Reading Concordances with Algorithms

📅 Dates: 28 June 2025, 9:00–12:30 AM

📍 Part of: CL2025: Pre-conference workshops

🔗 More Info: CL2025 Homepage

Instructors

Prof. Dr. Stephanie Evert

Prof. Dr. Michaela Mahlberg

Nathan Dykes, M.A.

Dr. Aleksandr Piperski

Workshop description

Concordance analysis via a KWIC (Key Word In Context) display is a mainstay of contemporary corpus linguistics, serving as a bridge between qualitative and quantitative approaches to the study of text. This course offers an introduction to “concordance reading”, i.e. analysis of concordance data supported by computational algorithms. We begin by situating concordance reading in the wider context of qualitative-quantitative research. We introduce key concepts for the description of patterns in concordances (e.g. collocations and colligations) as well as different examples of concordance software (e.g. AntConc, CLiC, and CQPweb).
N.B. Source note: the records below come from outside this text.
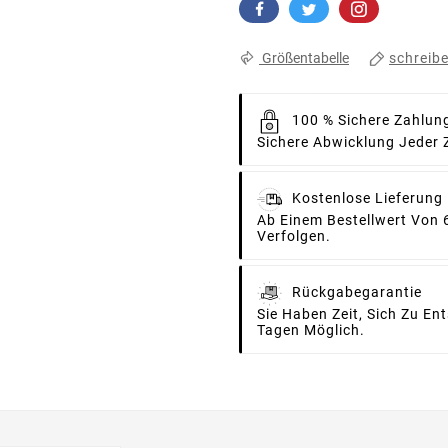
schreib
Größentabelle
100 % Sichere Zahlun
Sichere Abwicklung Jeder 
Kostenlose Lieferung
Ab Einem Bestellwert Von 
Verfolgen.
Rückgabegarantie
Sie Haben Zeit, Sich Zu E
Tagen Möglich.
We then focus on specific concordance reading strategies, such as selecting, sorting, and grouping concordance lines, providing formal definitions and corresponding computational algorithms. Participants will gain hands-on experience working with FlexiConc, a computational library for concordance analysis to be released in autumn 2024, and other concordance tools. We will give participants the opportunity to consider the potential of concordance reading for their own research contexts.

Aims:

Introduction to Concordance Analysis

basics of concordance analysis
fundamental terms and concepts
concordance software and its functionalities
strategies for organizing concordances (different types of selecting, ordering, and grouping)

Computational algorithms

algorithmic approaches to concordance reading

Hands-On Practice

hands-on exercise where participants try out different concordance algorithms

Analysis trees for research documentation

Prerequisites

This workshop targets an interdisciplinary audience, including students and researchers in corpus linguistics, general linguistics, computational linguistics, digital humanities, and computer-assisted language learning. We will keep the technical discussion to a manageable level to accommodate participants from both technical and non-technical backgrounds. Those interested in advanced techniques, such as more low-level concordance processing using Python, will be directed toward additional resources and follow-up materials after the session.